A Gaia le gustan las pasas. Y la
fruta. La mandarina o el plátano, por ejemplo. Y el chocolate. Y el
turrón. Yo creo que le gusta cualquier cosa que me ve comer. Lo que
es bueno para los humanos ha de ser bueno para ella, debe pensar, que
pertenece a una especie que mantiene un pacto de convivencia con los
humanos desde hace 40.000 años. Evito, sin embargo, los azúcares,
parece que los perros tienen tendencia a la diabetes. Y no le gustan
los petardos. En absoluto. Huiría despavorida si no tuviera donde
refugiarse. Y estos días han abundado los petardos. No los fuegos
artificiales, sino los petardos, esos estallidos secos y violentos
que perturban el aire y agreden los tímpanos como punzones. Algunos
se divierten de esa manera. O encuentran en el ruido un medio para
evidenciar su presencia. El anodino se refugia en el grupo para
sentirse fuerte o recurre a los petardos.
Así que Gaia me busca, se echa
sobre mis piernas y se refugia, necesita sentirse protegida. Hay algo
en su ADN que convierte en terror el ruido de los estallidos. Me
pregunto si el ADN de los cánidos sea sabio.

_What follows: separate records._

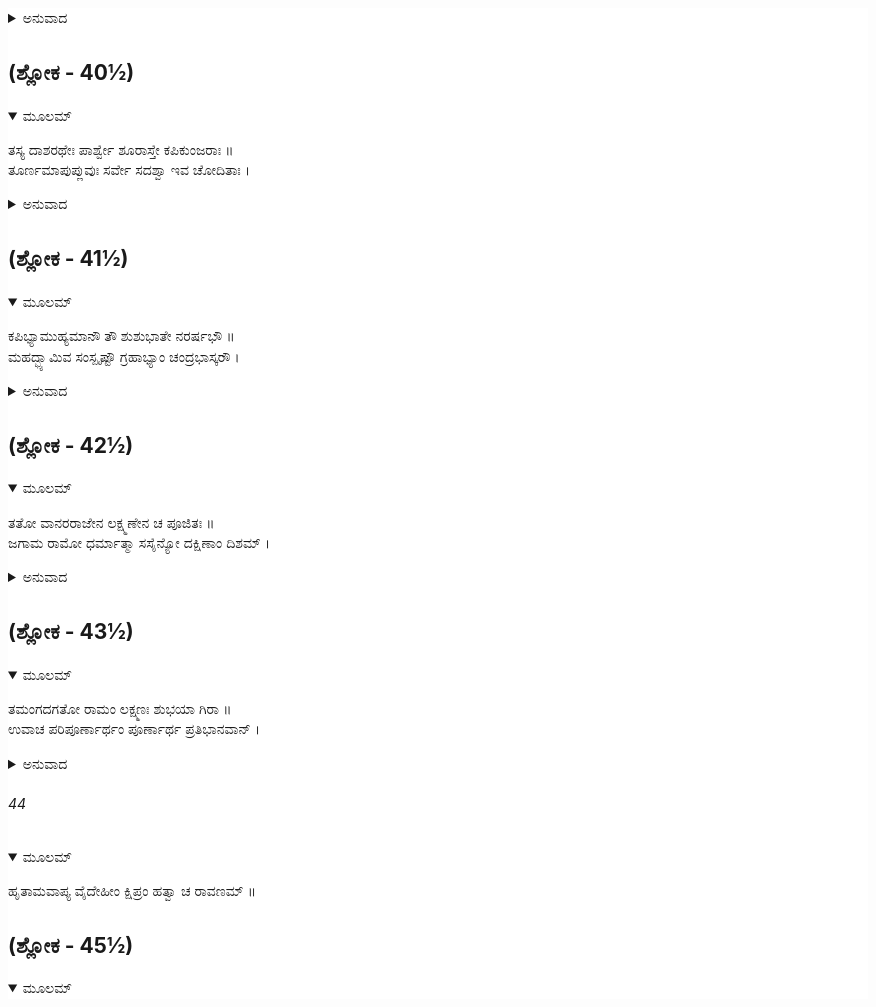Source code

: <details><summary>ಅನುವಾದ</summary></details>

## (ಶ್ಲೋಕ - 40½)


<details open><summary>ಮೂಲಮ್</summary>

ತಸ್ಯ ದಾಶರಥೇಃ ಪಾರ್ಶ್ವೇ ಶೂರಾಸ್ತೇ ಕಪಿಕುಂಜರಾಃ ॥  
ತೂರ್ಣಮಾಪುಪ್ಲುವುಃ ಸರ್ವೇ ಸದಶ್ವಾ ಇವ ಚೋದಿತಾಃ ।
</details>

<details><summary>ಅನುವಾದ</summary></details>

## (ಶ್ಲೋಕ - 41½)


<details open><summary>ಮೂಲಮ್</summary>

ಕಪಿಭ್ಯಾಮುಹ್ಯಮಾನೌ ತೌ ಶುಶುಭಾತೇ ನರರ್ಷಭೌ ॥  
ಮಹದ್ಭ್ಯಾಮಿವ ಸಂಸ್ಪೃಷ್ಟೌ ಗ್ರಹಾಭ್ಯಾಂ ಚಂದ್ರಭಾಸ್ಕರೌ ।
</details>

<details><summary>ಅನುವಾದ</summary></details>

## (ಶ್ಲೋಕ - 42½)


<details open><summary>ಮೂಲಮ್</summary>

ತತೋ ವಾನರರಾಜೇನ ಲಕ್ಷ್ಮಣೇನ ಚ ಪೂಜಿತಃ ॥  
ಜಗಾಮ ರಾಮೋ ಧರ್ಮಾತ್ಮಾ ಸಸೈನ್ಯೋ ದಕ್ಷಿಣಾಂ ದಿಶಮ್ ।
</details>

<details><summary>ಅನುವಾದ</summary></details>

## (ಶ್ಲೋಕ - 43½)


<details open><summary>ಮೂಲಮ್</summary>

ತಮಂಗದಗತೋ ರಾಮಂ ಲಕ್ಷ್ಮಣಃ ಶುಭಯಾ ಗಿರಾ ॥  
ಉವಾಚ  ಪರಿಪೂರ್ಣಾರ್ಥಂ ಪೂರ್ಣಾರ್ಥ ಪ್ರತಿಭಾನವಾನ್ ।
</details>

<details><summary>ಅನುವಾದ</summary></details>

###### 44


<details open><summary>ಮೂಲಮ್</summary>

ಹೃತಾಮವಾಪ್ಯ ವೈದೇಹೀಂ ಕ್ಷಿಪ್ರಂ ಹತ್ವಾ ಚ ರಾವಣಮ್ ॥
</details>

## (ಶ್ಲೋಕ - 45½)


<details open><summary>ಮೂಲಮ್</summary>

Con lo que cuesta mantener a Gaia
vive una familia en Somalia. Es una cuenta sencilla. Yo cumplo mi
parte del pacto de hace 40.000 años, es barato. El derroche del que
participo, sólo en envases innecesarios, por ejemplo, en la sociedad
en la que vivo daría para mantener a centenares de perros. O a
centenares de familias somalíes. Económicamente, una familia somalí
es como un perro. Aunque la familia somalí no ha sido condenada al
hambre por el gasto en Gaia, sino por el derroche. Para derrochar es
preciso que otros pasen hambre. El hambre no es un fallo o un
desajuste del sistema, sino parte de su engranaje, el moderno diezmo
que se cobra nuestra riqueza de occidente. Gaia es una obligación
que contribuye a mantener el equilibrio y la paz biológica en el
mundo en que vivimos. Como no torturar a los animales. La familia
somalí debería ser una obligación para hacer de este mundo un
sitio justo, pleno y digno.
De esto seguramente también me di
cuenta al final del año pasado pero ya se me había olvidado.
Olvidamos lo que nos molesta o lo que, en el fondo, no interfiere en
nuestras vidas. De momento. Con Gaia tengo un vínculo emocional pero
ya no causa emoción el hambre. La fotografía de la injusticia se ha
hecho tan habitual que nos ha hecho insensibles. Debería causarnos
horror como a Gaia le causan espanto los petardos. Una injusticia
debería ser como un millar de petardos estallando en nuestras
conciencias. Pero es una noticia más en medio de otro montón de
noticias.
Y en lugar de combatir el hambre en
Somalia, Somalia es un ejemplo, les enviamos fragatas. Porque el
expolio de sus mares y la injusticia en sus territorios genera
piratas.
En el mejor de los casos, enviamos
un donativo, nos hacemos de MSF o compramos un libro o un bolígrafo
solidarios. Esto era para Haití o para que niños desamparados
tengan su juguete con los Reyes Magos. La realidad es en Haití
persiste el desastre de hace un año y los niños del juguete siguen
jugando en el fango de sus barrios abandonados.
Nos hemos vuelto limosneros. No
sentamos a un pobre a nuestra mesa pero financiamos ONG y tenemos
gestos de arrebato solidario cuando compramos un bolígrafo o una
participación de lotería con recargo. Las ONG no arreglan el mundo,
lo reparan para ir tirando.
Hemos olvidado que nuestro corazón
es rebelde, que nacimos rebeldes, que en nuestro ADN está la
rebeldía ante la injusticia como está el pavor ante los petardos en
el ADN de Gaia. La educación y el sistema nos han adocenado, nos han
integrado, nos han hecho dóciles, nos han aborregado. Se ha perdido
cualquier impulso revolucionario, en el sentido de transformación
profunda de la sociedad injusta en que vivimos, la palabra revolución
es una palabra maldita, peligrosa, incluso. Ya no buscamos las
causas, apenas ponemos parches en los desaguisados. Ya no pensamos.